América Juárez Navarro
Morelia, Mich.- El arzobispo de Morelia, Carlos Garfias Merlos, reconoció que la difusión de videos y grabaciones previos a las fiestas patrias generó un ambiente de temor e incertidumbre que motivó a varios alcaldes a suspender el Grito de Independencia. Sin embargo, consideró que, al tratarse de una amenaza proveniente de un grupo pequeño y con mayor impacto mediático que real, la sociedad debe mantener la esperanza y redoblar esfuerzos por la paz.
Durante su participación en la celebración del Día Internacional de la Paz en la Avenida Madero, Garfias subrayó que la construcción de la paz requiere del compromiso de autoridades en todos los niveles de gobierno, así como de instituciones religiosas y de la sociedad civil.
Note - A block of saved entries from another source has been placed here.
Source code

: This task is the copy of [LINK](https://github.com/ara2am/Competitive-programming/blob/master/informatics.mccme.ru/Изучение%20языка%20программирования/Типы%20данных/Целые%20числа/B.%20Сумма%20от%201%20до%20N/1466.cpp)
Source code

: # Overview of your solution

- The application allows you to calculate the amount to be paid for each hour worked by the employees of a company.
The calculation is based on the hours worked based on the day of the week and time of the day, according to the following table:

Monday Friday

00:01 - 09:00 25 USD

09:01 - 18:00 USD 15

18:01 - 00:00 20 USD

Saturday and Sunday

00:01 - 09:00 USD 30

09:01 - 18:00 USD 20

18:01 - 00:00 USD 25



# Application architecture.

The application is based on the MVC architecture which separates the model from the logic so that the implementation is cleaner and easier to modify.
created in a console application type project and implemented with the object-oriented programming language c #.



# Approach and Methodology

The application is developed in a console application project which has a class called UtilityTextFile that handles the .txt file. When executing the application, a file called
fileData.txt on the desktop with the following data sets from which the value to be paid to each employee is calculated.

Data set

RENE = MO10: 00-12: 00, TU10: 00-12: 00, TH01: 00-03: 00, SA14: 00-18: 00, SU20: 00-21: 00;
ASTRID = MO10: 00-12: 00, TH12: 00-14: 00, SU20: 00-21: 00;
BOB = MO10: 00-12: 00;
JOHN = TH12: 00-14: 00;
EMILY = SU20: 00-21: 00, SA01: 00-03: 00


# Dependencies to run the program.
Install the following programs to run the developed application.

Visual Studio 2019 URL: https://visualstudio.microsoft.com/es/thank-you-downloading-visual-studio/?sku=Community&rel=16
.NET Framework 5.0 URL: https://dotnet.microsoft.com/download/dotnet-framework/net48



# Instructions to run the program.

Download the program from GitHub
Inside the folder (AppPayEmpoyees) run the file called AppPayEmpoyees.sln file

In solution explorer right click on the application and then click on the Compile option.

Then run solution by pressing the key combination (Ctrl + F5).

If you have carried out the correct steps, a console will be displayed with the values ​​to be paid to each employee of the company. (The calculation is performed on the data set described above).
Al ser cuestionado sobre si las autoridades están rebasadas por la violencia, el prelado respondió que lo fundamental es fortalecer la coordinación, el diálogo y la colaboración.
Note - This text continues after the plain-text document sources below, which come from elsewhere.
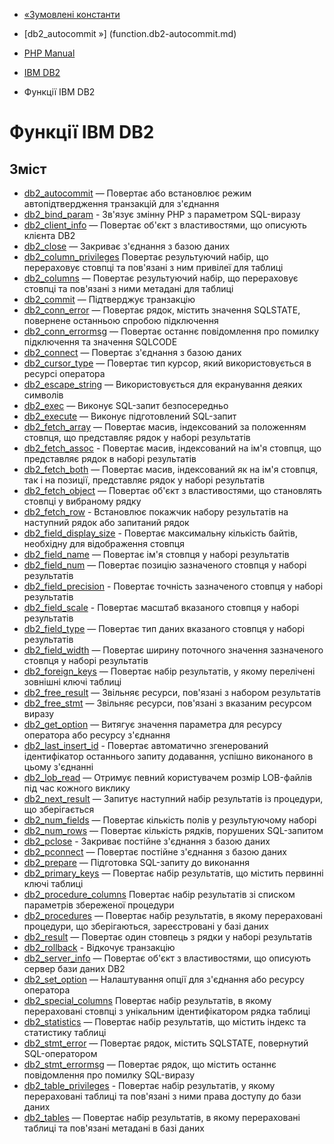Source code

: - [«Зумовлені константи](ibm-db2.constants.md)
- [db2_autocommit »] (function.db2-autocommit.md)

- [PHP Manual](index.md)
- [IBM DB2](book.ibm-db2.md)
- Функції IBM DB2

# Функції IBM DB2

## Зміст

- [db2_autocommit](function.db2-autocommit.md) — Повертає або
встановлює режим автопідтвердження транзакцій для з'єднання
- [db2_bind_param](function.db2-bind-param.md) - Зв'язує
змінну PHP з параметром SQL-виразу
- [db2_client_info](function.db2-client-info.md) — Повертає об'єкт
з властивостями, що описують клієнта DB2
- [db2_close](function.db2-close.md) — Закриває з'єднання з базою
даних
- [db2_column_privileges](function.db2-column-privileges.md)
Повертає результуючий набір, що перераховує стовпці та пов'язані з
ним привілеї для таблиці
- [db2_columns](function.db2-columns.md) — Повертає результуючий
набір, що перераховує стовпці та пов'язані з ними метадані для
таблиці
- [db2_commit](function.db2-commit.md) — Підтверджує транзакцію
- [db2_conn_error](function.db2-conn-error.md) — Повертає рядок,
містить значення SQLSTATE, повернене останньою спробою
підключення
- [db2_conn_errormsg](function.db2-conn-errormsg.md) — Повертає
останнє повідомлення про помилку підключення та значення SQLCODE
- [db2_connect](function.db2-connect.md) — Повертає з'єднання з
базою даних
- [db2_cursor_type](function.db2-cursor-type.md) — Повертає тип
курсор, який використовується в ресурсі оператора
- [db2_escape_string](function.db2-escape-string.md) — Використовується
для екранування деяких символів
- [db2_exec](function.db2-exec.md) — Виконує SQL-запит безпосередньо
- [db2_execute](function.db2-execute.md) — Виконує підготовлений
SQL-запит
- [db2_fetch_array](function.db2-fetch-array.md) — Повертає
масив, індексований за положенням стовпця, що представляє рядок
у наборі результатів
- [db2_fetch_assoc](function.db2-fetch-assoc.md) - Повертає
масив, індексований на ім'я стовпця, що представляє рядок в
наборі результатів
- [db2_fetch_both](function.db2-fetch-both.md) — Повертає масив,
індексований як на ім'я стовпця, так і на позиції,
представляє рядок у наборі результатів
- [db2_fetch_object](function.db2-fetch-object.md) — Повертає
об'єкт з властивостями, що становлять стовпці у вибраному рядку
- [db2_fetch_row](function.db2-fetch-row.md) - Встановлює
покажчик набору результатів на наступний рядок або запитаний
рядок
- [db2_field_display_size](function.db2-field-display-size.md) -
Повертає максимальну кількість байтів, необхідну для
відображення стовпця
- [db2_field_name](function.db2-field-name.md) — Повертає ім'я
стовпця у наборі результатів
- [db2_field_num](function.db2-field-num.md) — Повертає позицію
зазначеного стовпця у наборі результатів
- [db2_field_precision](function.db2-field-precision.md) -
Повертає точність зазначеного стовпця у наборі результатів
- [db2_field_scale](function.db2-field-scale.md) - Повертає
масштаб вказаного стовпця у наборі результатів
- [db2_field_type](function.db2-field-type.md) — Повертає тип
даних вказаного стовпця у наборі результатів
- [db2_field_width](function.db2-field-width.md) — Повертає ширину
поточного значення зазначеного стовпця у наборі результатів
- [db2_foreign_keys](function.db2-foreign-keys.md) — Повертає
набір результатів, у якому перелічені зовнішні ключі таблиці
- [db2_free_result](function.db2-free-result.md) — Звільняє
ресурси, пов'язані з набором результатів
- [db2_free_stmt](function.db2-free-stmt.md) — Звільняє ресурси,
пов'язані з вказаним ресурсом виразу
- [db2_get_option](function.db2-get-option.md) — Витягує значення
параметра для ресурсу оператора або ресурсу з'єднання
- [db2_last_insert_id](function.db2-last-insert-id.md) - Повертає
автоматично згенерований ідентифікатор останнього запиту
додавання, успішно виконаного в цьому з'єднанні
- [db2_lob_read](function.db2-lob-read.md) — Отримує певний
користувачем розмір LOB-файлів під час кожного виклику
- [db2_next_result](function.db2-next-result.md) — Запитує
наступний набір результатів із процедури, що зберігається
- [db2_num_fields](function.db2-num-fields.md) — Повертає
кількість полів у результуючому наборі
- [db2_num_rows](function.db2-num-rows.md) — Повертає кількість
рядків, порушених SQL-запитом
- [db2_pclose](function.db2-pclose.md) - Закриває постійне
з'єднання з базою даних
- [db2_pconnect](function.db2-pconnect.md) — Повертає постійне
з'єднання з базою даних
- [db2_prepare](function.db2-prepare.md) — Підготовка SQL-запиту
до виконання
- [db2_primary_keys](function.db2-primary-keys.md) — Повертає
набір результатів, що містить первинні ключі таблиці
- [db2_procedure_columns](function.db2-procedure-columns.md)
Повертає набір результатів зі списком параметрів збереженої
процедури
- [db2_procedures](function.db2-procedures.md) — Повертає набір
результатів, в якому перераховані процедури, що зберігаються,
зареєстровані у базі даних
- [db2_result](function.db2-result.md) — Повертає один стовпець з
рядки у наборі результатів
- [db2_rollback](function.db2-rollback.md) - Відкочує транзакцію
- [db2_server_info](function.db2-server-info.md) — Повертає об'єкт
з властивостями, що описують сервер бази даних DB2
- [db2_set_option](function.db2-set-option.md) — Налаштування опції для
з'єднання або ресурсу оператора
- [db2_special_columns](function.db2-special-columns.md)
Повертає набір результатів, в якому перераховані стовпці з
унікальним ідентифікатором рядка таблиці
- [db2_statistics](function.db2-statistics.md) — Повертає набір
результатів, що містить індекс та статистику таблиці
- [db2_stmt_error](function.db2-stmt-error.md) — Повертає рядок,
містить SQLSTATE, повернутий SQL-оператором
- [db2_stmt_errormsg](function.db2-stmt-errormsg.md) — Повертає
рядок, що містить останнє повідомлення про помилку SQL-виразу
- [db2_table_privileges](function.db2-table-privileges.md) -
Повертає набір результатів, у якому перераховані таблиці та
пов'язані з ними права доступу до бази даних
- [db2_tables](function.db2-tables.md) — Повертає набір
результатів, в якому перераховані таблиці та пов'язані метадані в
базі даних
Respecto a la polémica en torno al llamado “narcodiálogo”, aclaró que no ha promovido acuerdos con grupos delincuenciales, pero insistió en que el aprendizaje del diálogo es necesario, incluso en escenarios complejos, no para generar complicidades sino para encontrar soluciones que eviten afectar a la población más vulnerable.
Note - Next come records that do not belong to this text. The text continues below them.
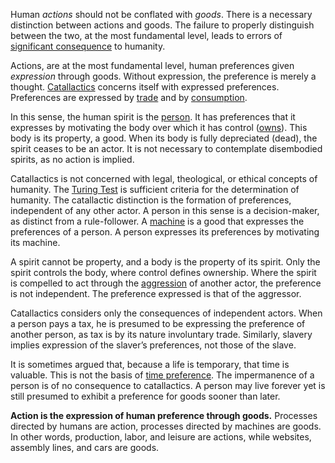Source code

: Human *actions* should not be conflated with *goods*. There is a necessary distinction between actions and goods. The failure to properly distinguish between the two, at the most fundamental level, leads to errors of [significant consequence](https://en.m.wikipedia.org/wiki/Labor_theory_of_value) to humanity.

Actions, are at the most fundamental level, human preferences given *expression* through goods. Without expression, the preference is merely a thought. [Catallactics](https://en.m.wikipedia.org/wiki/Catallactics) concerns itself with expressed preferences. Preferences are expressed by [trade](Glossary#trade) and by [consumption](Depreciation-Principle).

In this sense, the human spirit is the [person](Glossary#person). It has preferences that it expresses by motivating the body over which it has control ([owns](Glossary#owner)). This body is its property, a good. When its body is fully depreciated (dead), the spirit ceases to be an actor. It is not necessary to contemplate disembodied spirits, as no action is implied.

Catallactics is not concerned with legal, theological, or ethical concepts of humanity. The [Turing Test](https://en.m.wikipedia.org/wiki/Turing_test) is sufficient criteria for the determination of humanity. The catallactic distinction is the formation of preferences, independent of any other actor. A person in this sense is a decision-maker, as distinct from a rule-follower. A [machine](Glossary#machine) is a good that expresses the preferences of a person. A person expresses its preferences by motivating its machine.

A spirit cannot be property, and a body is the property of its spirit. Only the spirit controls the body, where control defines ownership. Where the spirit is compelled to act through the [aggression](https://en.m.wikipedia.org/wiki/Non-aggression_principle) of another actor, the preference is not independent. The preference expressed is that of the aggressor.

Catallactics considers only the consequences of independent actors. When a person pays a tax, he is presumed to be expressing the preference of another person, as tax is by its nature involuntary trade. Similarly, slavery implies expression of the slaver’s preferences, not those of the slave.

It is sometimes argued that, because a life is temporary, that time is valuable. This is not the basis of [time preference](Time-Preference-Fallacy). The impermanence of a person is of no consequence to catallactics. A person may live forever yet is still presumed to exhibit a preference for goods sooner than later.

**Action is the expression of human preference through goods.** Processes directed by humans are action, processes directed by machines are goods. In other words, production, labor, and leisure are actions, while websites, assembly lines, and cars are goods.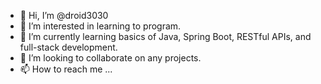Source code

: - 👋 Hi, I’m @droid3030
- 👀 I’m interested in learning to program.
- 🌱 I’m currently learning basics of Java, Spring Boot, RESTful APIs, and full-stack development.
- 💞️ I’m looking to collaborate on any projects.
- 📫 How to reach me ...

<!---
droid3030/droid3030 is a ✨ special ✨ repository because its `README.md` (this file) appears on your GitHub profile.
You can click the Preview link to take a look at your changes.
--->

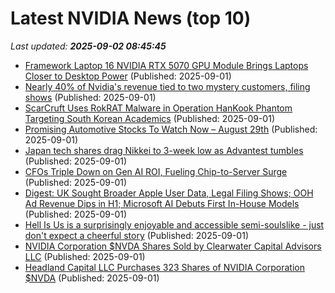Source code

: # Latest NVIDIA News (top 10)
_Last updated: **2025-09-02 08:45:45**_

- [Framework Laptop 16 NVIDIA RTX 5070 GPU Module Brings Laptops Closer to Desktop Power](https://www.yankodesign.com/2025/09/01/framework-laptop-16-nvidia-rtx-5070-gpu-module-brings-laptops-closer-to-desktop-power/) (Published: 2025-09-01)
- [Nearly 40% of Nvidia's revenue tied to two mystery customers, filing shows](https://biztoc.com/x/1605eb3e6742aee5) (Published: 2025-09-01)
- [ScarCruft Uses RokRAT Malware in Operation HanKook Phantom Targeting South Korean Academics](https://thehackernews.com/2025/09/scarcruft-uses-rokrat-malware-in.html) (Published: 2025-09-01)
- [Promising Automotive Stocks To Watch Now – August 29th](https://www.etfdailynews.com/2025/09/01/promising-automotive-stocks-to-watch-now-august-29th/) (Published: 2025-09-01)
- [Japan tech shares drag Nikkei to 3-week low as Advantest tumbles](https://economictimes.indiatimes.com/markets/stocks/news/japan-tech-shares-drag-nikkei-to-3-week-low-as-advantest-tumbles/articleshow/123630434.cms) (Published: 2025-09-01)
- [CFOs Triple Down on Gen AI ROI, Fueling Chip-to-Server Surge](http://www.pymnts.com/artificial-intelligence-2/2025/cfos-triple-down-on-gen-ai-roi-fueling-chip-to-server-surge/) (Published: 2025-09-01)
- [Digest: UK Sought Broader Apple User Data, Legal Filing Shows; OOH Ad Revenue Dips in H1; Microsoft AI Debuts First In-House Models](https://www.exchangewire.com/blog/2025/09/01/digest-uk-sought-broader-apple-user-data-legal-filing-shows-ooh-ad-revenue-dips-in-h1-microsoft-ai-debuts-first-in-house-models/) (Published: 2025-09-01)
- [Hell Is Us is a surprisingly enjoyable and accessible semi-soulslike - just don't expect a cheerful story](https://www.techradar.com/gaming/hell-is-us-is-review) (Published: 2025-09-01)
- [NVIDIA Corporation $NVDA Shares Sold by Clearwater Capital Advisors LLC](https://www.etfdailynews.com/2025/09/01/nvidia-corporation-nvda-shares-sold-by-clearwater-capital-advisors-llc/) (Published: 2025-09-01)
- [Headland Capital LLC Purchases 323 Shares of NVIDIA Corporation $NVDA](https://www.etfdailynews.com/2025/09/01/headland-capital-llc-purchases-323-shares-of-nvidia-corporation-nvda/) (Published: 2025-09-01)

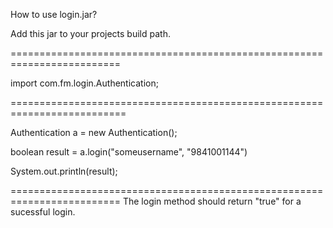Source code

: How to use login.jar?

Add this jar to your projects build path.

=========================================================================


import com.fm.login.Authentication;

==========================================================================





Authentication a = new Authentication();

boolean result = a.login("someusername", "9841001144")


System.out.println(result);



=========================================================================
The login method should return "true" for a sucessful login.
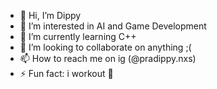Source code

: - 👋 Hi, I’m Dippy
- 👀 I’m interested in AI and Game Development
- 🌱 I’m currently learning C++
- 💞️ I’m looking to collaborate on anything ;(
- 📫 How to reach me on ig (@pradippy.nxs)
- ⚡ Fun fact: i workout 🤷

<!---
Pradippy-nxs/Pradippy-nxs is a ✨ special ✨ repository because its `README.md` (this file) appears on your GitHub profile.
You can click the Preview link to take a look at your changes.
--->
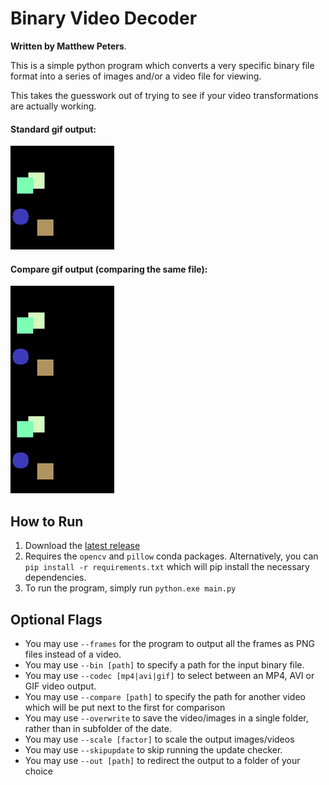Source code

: # Binary Video Decoder

**Written by Matthew Peters**.

This is a simple python program which converts a very specific binary file format into a series of images and/or a video file for viewing.

This takes the guesswork out of trying to see if your video transformations are actually working.

#### Standard gif output: 

![](assets/gif_output.gif)

#### Compare gif output (comparing the same file):

![](assets/gif_compare.gif)

## How to Run
1. Download the [latest release](https://github.com/FaintLocket424/BinaryVideoDecoder/releases/latest)
2. Requires the `opencv` and `pillow` conda packages. Alternatively, you can `pip install -r requirements.txt` which will pip install the necessary dependencies.
3. To run the program, simply run `python.exe main.py`

## Optional Flags

- You may use `--frames` for the program to output all the frames as PNG files instead of a video.
- You may use `--bin [path]` to specify a path for the input binary file.
- You may use `--codec [mp4|avi|gif]` to select between an MP4, AVI or GIF video output.
- You may use `--compare [path]` to specify the path for another video which will be put next to the first for comparison
- You may use `--overwrite` to save the video/images in a single folder, rather than in subfolder of the date.
- You may use `--scale [factor]` to scale the output images/videos
- You may use `--skipupdate` to skip running the update checker.
- You may use `--out [path]` to redirect the output to a folder of your choice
También se refirió a la confrontación entre el presidente municipal de Uruapan y el gobernador Alfredo Ramírez Bedolla, señalando que se trata de un conflicto personal que se ha trasladado al ámbito institucional. En ese sentido, hizo un llamado a que ambas autoridades se sienten a dialogar y evitar que sus diferencias profundicen la violencia y la descomposición social.
Finalmente, sobre la investigación contra el secretario del Ayuntamiento de Jiquilpan, sostuvo que corresponde a las instancias competentes esclarecer la verdad. “Si existen responsabilidades, deben asumirse, siempre con objetividad. La verdad es la base de la justicia”, concluyó.